# Copying Windows 10 Partition to a new hard Drive



## melchizedek (Sep 13, 2002)

I currently have a 1TB hard drive with a factory install of Windows 10 on my machine. What I'd like to do is copy everything from that partition over to a 250GB partition on my 3TB drive, so I can dual boot with Arch Linux. 

My question is: how do I go about it? I've done a little research about cloning the partition, but a lot of the articles I've read seem to suggest that if you're cloning a 1TB source drive, then you need a 1TB destination drive, as it copies the full whack, not just the used space. So I had a look at just copying just the used space, and there was some stuff about hidden files, and having to copy the whole partition for Windows 10 to work.

My current Windows 10 install probably amounts to around 35GB, so I don't need a 1TB partition.
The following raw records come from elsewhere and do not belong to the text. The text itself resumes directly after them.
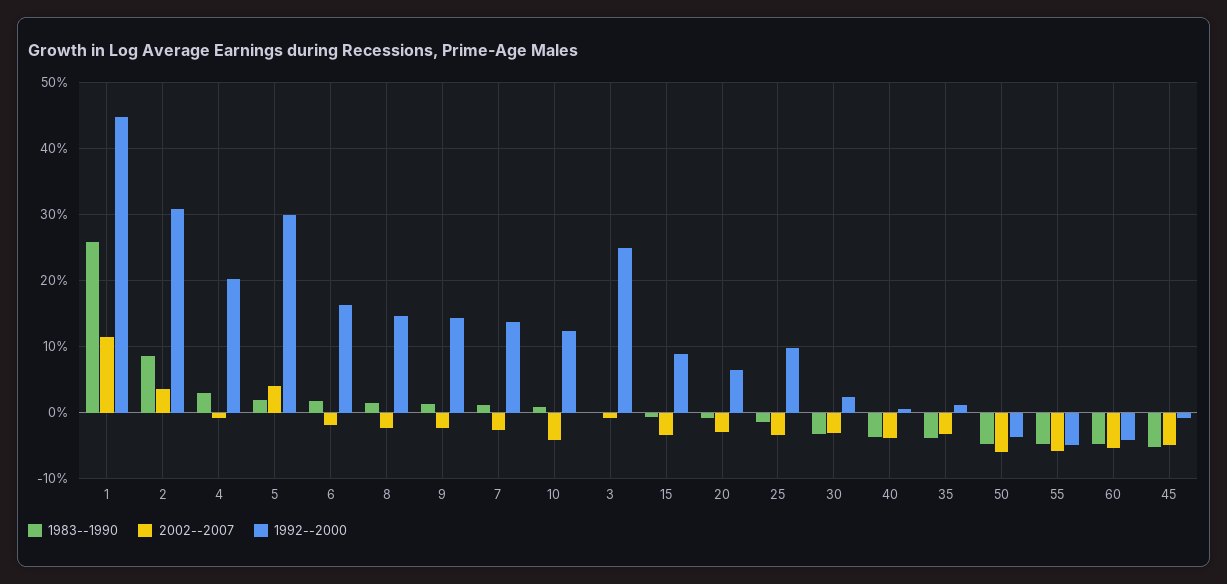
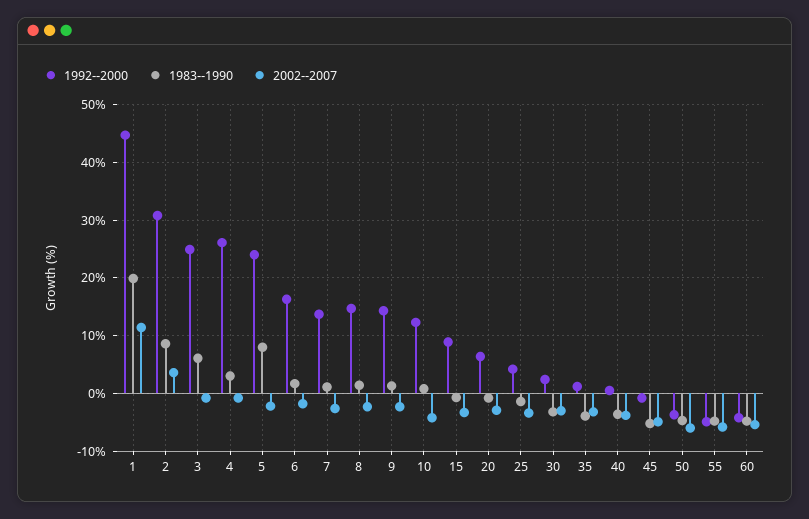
  {
    "1983--1990": {
-     "1": 26,
+     "1": 20,
      "2": 9,
      "4": 3,
-     "5": 2,
+     "5": 8,
      "6": 2,
      "8": 1,
      "9": 1,
      "7": 1,
      "10": 1,
-     "3": 0,
+     "3": 6,
      "15": -1,
      "20": -1,
      "25": -1,
      "30": -3,
      "40": -4,
      "35": -4,
      "50": -5,
      "55": -5,
      "60": -5,
      "45": -5
    },
    "2002--2007": {
      "1": 11,
      "2": 4,
      "4": -1,
-     "5": 4,
+     "5": -2,
      "6": -2,
      "8": -2,
      "9": -2,
      "7": -3,
      "10": -4,
      "3": -1,
      "15": -3,
      "20": -3,
      "25": -3,
      "30": -3,
      "40": -4,
      "35": -3,
      "50": -6,
      "55": -6,
      "60": -5,
      "45": -5
    },
    "1992--2000": {
      "1": 45,
      "2": 31,
-     "4": 20,
+     "4": 26,
-     "5": 30,
+     "5": 24,
      "6": 16,
      "8": 15,
      "9": 14,
      "7": 14,
      "10": 12,
      "3": 25,
      "15": 9,
      "20": 6,
-     "25": 10,
+     "25": 4,
      "30": 2,
      "40": 1,
      "35": 1,
      "50": -4,
      "55": -5,
      "60": -4,
      "45": -1
    }
  }

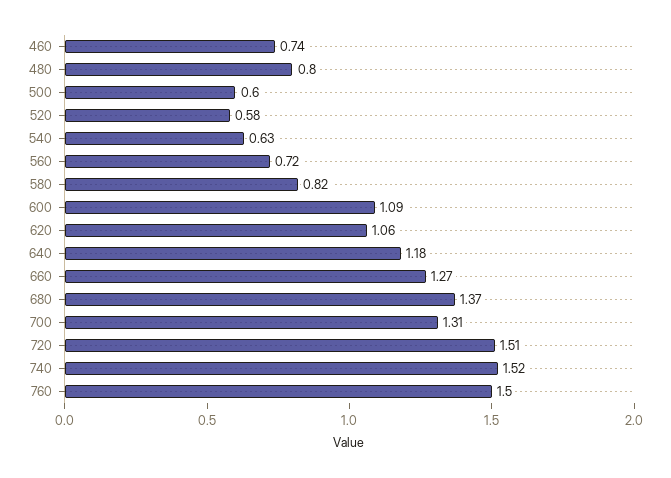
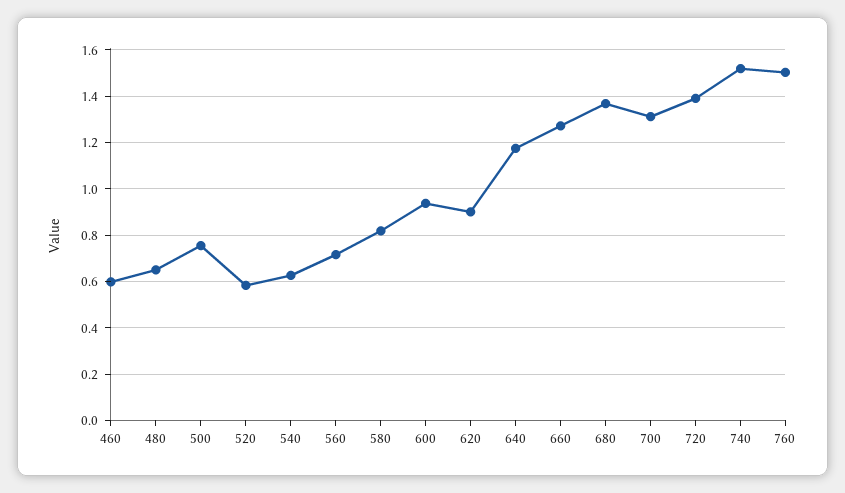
  {
-   "460": 0.74,
+   "460": 0.6,
-   "480": 0.8,
+   "480": 0.65,
-   "500": 0.6,
+   "500": 0.75,
    "520": 0.58,
    "540": 0.63,
    "560": 0.72,
    "580": 0.82,
-   "600": 1.09,
+   "600": 0.95,
-   "620": 1.06,
+   "620": 0.9,
    "640": 1.18,
    "660": 1.27,
    "680": 1.37,
    "700": 1.31,
-   "720": 1.51,
+   "720": 1.4,
    "740": 1.52,
    "760": 1.5
  }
I just want to copy the OS to a different drive and have it boot normally. Is there an easy way to do this? Any suggestions would be appreciated--suggested software (Linus or Windows), methods, etc.


----------



## merlin989901 (Oct 19, 2015)

When you buy a new hard drive (personally a SSD) it came with software and a cable that cloned just the used space onto my new drive, it copied my recovery partition and my windows installation, along with the hidden partitions required! My old drive was a 2TB Hybrid using 60GB (Windows Installation) and 20GB (Recovery Partition) this transferred onto my new 1TB SSD using the software and cable kit that came with it!

You could source this software and cables!
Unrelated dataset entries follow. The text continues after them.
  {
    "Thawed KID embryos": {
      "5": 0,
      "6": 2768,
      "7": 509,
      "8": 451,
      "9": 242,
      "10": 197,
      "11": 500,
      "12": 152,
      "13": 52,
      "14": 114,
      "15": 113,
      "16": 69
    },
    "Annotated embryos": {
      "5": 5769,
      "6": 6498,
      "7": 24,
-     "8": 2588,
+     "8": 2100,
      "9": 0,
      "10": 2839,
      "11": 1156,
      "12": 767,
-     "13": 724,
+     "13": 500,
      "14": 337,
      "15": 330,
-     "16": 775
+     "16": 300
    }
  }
Ill dig out my software disk when I get home and post what it was called! as for the cable you can pick this up anywhere


----------



## melchizedek (Sep 13, 2002)

Thank you, Ryan. Any information you can provide will be much appreciated


----------



## merlin989901 (Oct 19, 2015)

I think it was some variation of Arconis? and when cloning you shrink your windows partition so it has no free space (Disk Management) this will then clone to new drive partition regardless of the size of new partition  there may be tutorials on youtube, I think I used one when I did it.


----------



## melchizedek (Sep 13, 2002)

I did think of shrinking the partition, but was worried it might destroy its functionality. (As sometimes happens, what with partition shrinking being potentially harmful.) Hence me wondering whether there was a safer alternative.


----------



## merlin989901 (Oct 19, 2015)

Worse case is you lose your Windows installation/Installed Programs and Data, but if you have a recovery system/partition that could be restored. However the shrinking worked for me, I got everything across (about 7 partitions) then swapped drives over and then flattened the old drive and stuck it in my NAS


----------